Paranormal State: My Journey into the Unknown
Page 11
What I consider the first full, legitimate PRS investigation took place in March 2002, in Schwab Auditorium, the building where George Atherton was buried. The Daily Collegian’s Web site still has an article posted about it that was written at the time. Some people claim a woman haunts the auditorium, and there’ve been reports of people seeing a giant-sized Civil War soldier.
Back then, we locked down, stayed overnight, and had a couple of weird experiences. Mandy Bonavita—my cousin and a team member at the time—took a bathroom break and had the lights go out on her. She had enough wits about her to keep quiet during the blackout. She felt like she was being watched, but when she turned on her flashlight, the lights came back on.
In the attic, I and another early member heard some scraping against the concrete floor. Investigating behind some vents, we found a metal chair. It was so old it was covered with rust. A trail of clean scrapes on the floor indicated it had just moved.

────────────────

WORK ITEM A:
From the passage on the Schwab Auditorium investigation, reproduce the text word for word, starting with "In the attic, I" and going on through "had just moved.".
WORK ITEM B:
Answer these questions using the passage on the Schwab Auditorium investigation:
(i) In what month and year did the first full PRS investigation take place?
(ii) How was Mandy Bonavita related to the writer?
(iii) What object was found behind some vents in the attic?

Source data:
────────────────

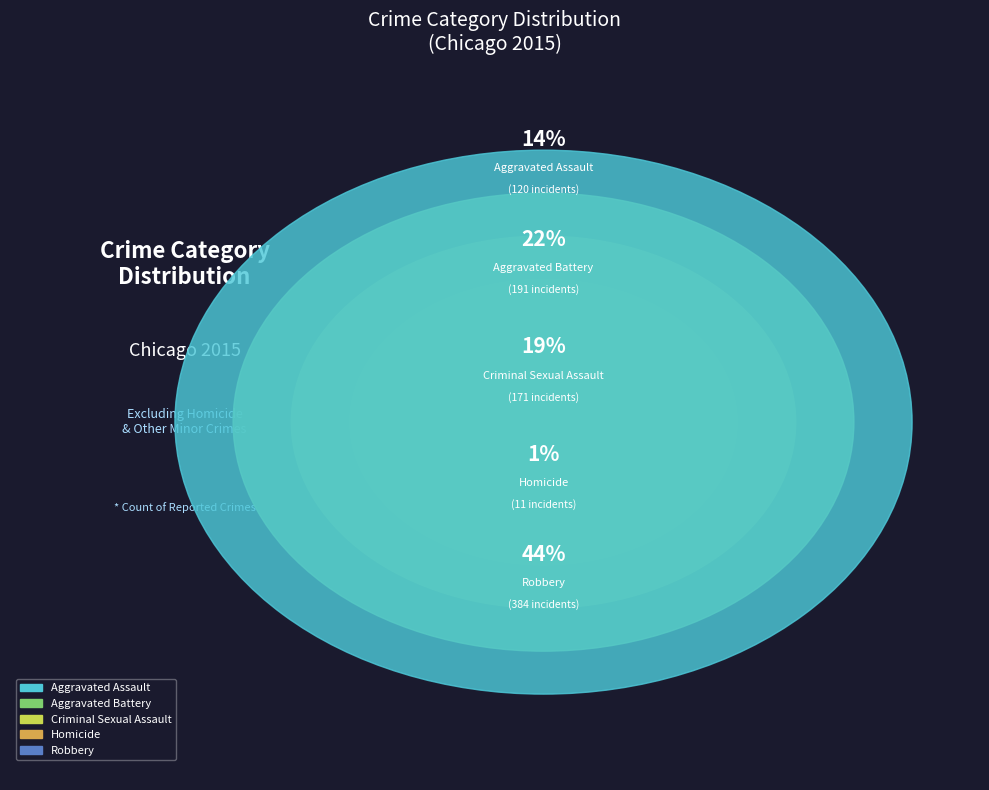

To the nearest percent, what is the average slice percentage?

20%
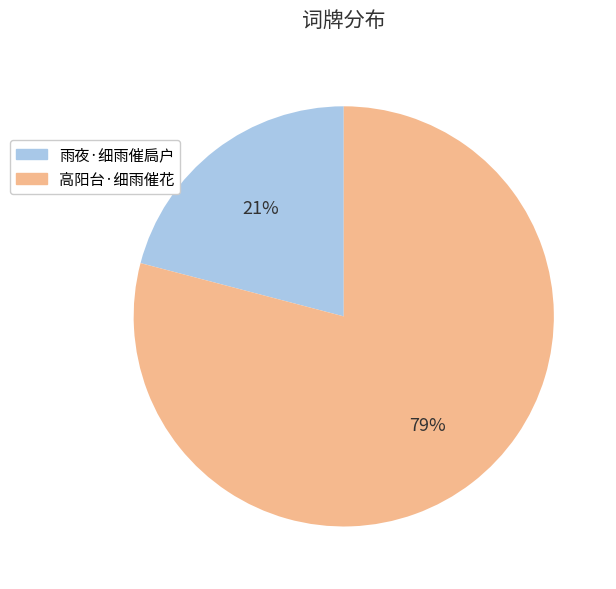

To the nearest percent, what is the combined percentage of 高阳台·细雨催花 and 雨夜·细雨催扃户?

100%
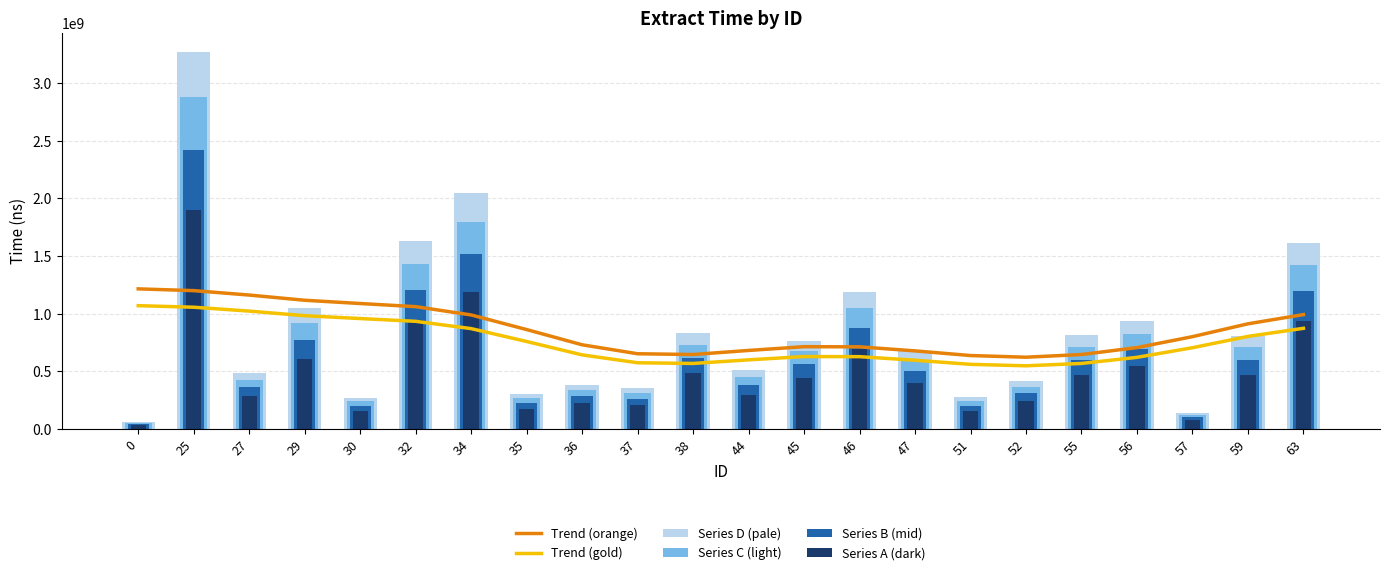

Count the number of data series in this chart.

6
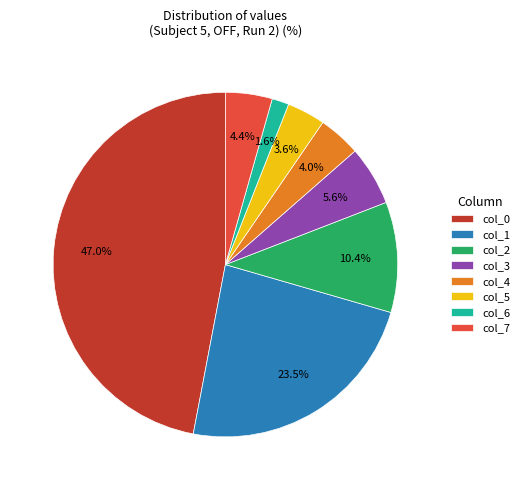

Between col_0 and col_4, which is larger?

col_0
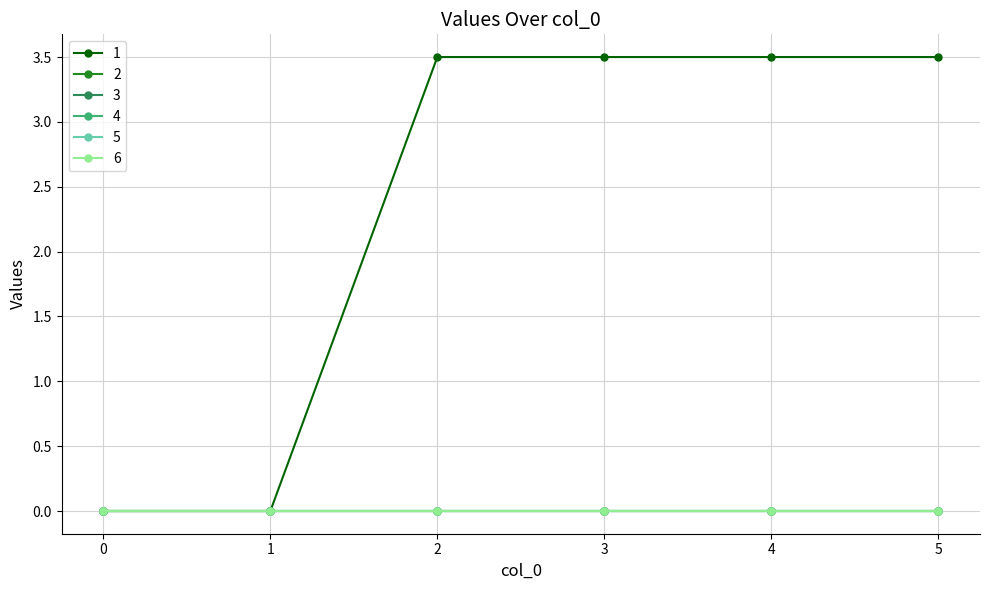

True or false: 3 and 2 cross at least once.

False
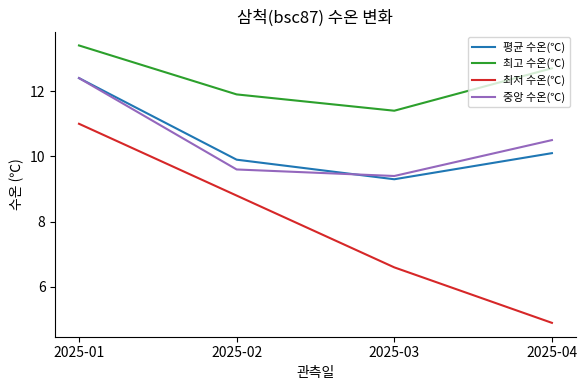

Is it true that 중앙 수온(℃) equals 2.5 at 2025-02?

False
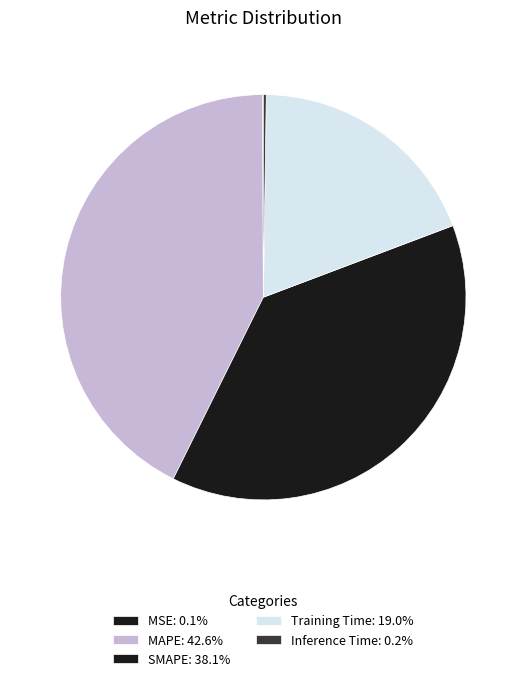

Is it true that MSE is 0% of the pie?

True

────────────────

REPLY A:
In the attic, I and another early member heard some scraping against the concrete floor. Investigating behind some vents, we found a metal chair. It was so old it was covered with rust. A trail of clean scrapes on the floor indicated it had just moved.

REPLY B:
(i) March 2002
(ii) She was the writer's cousin.
(iii) A rusty metal chair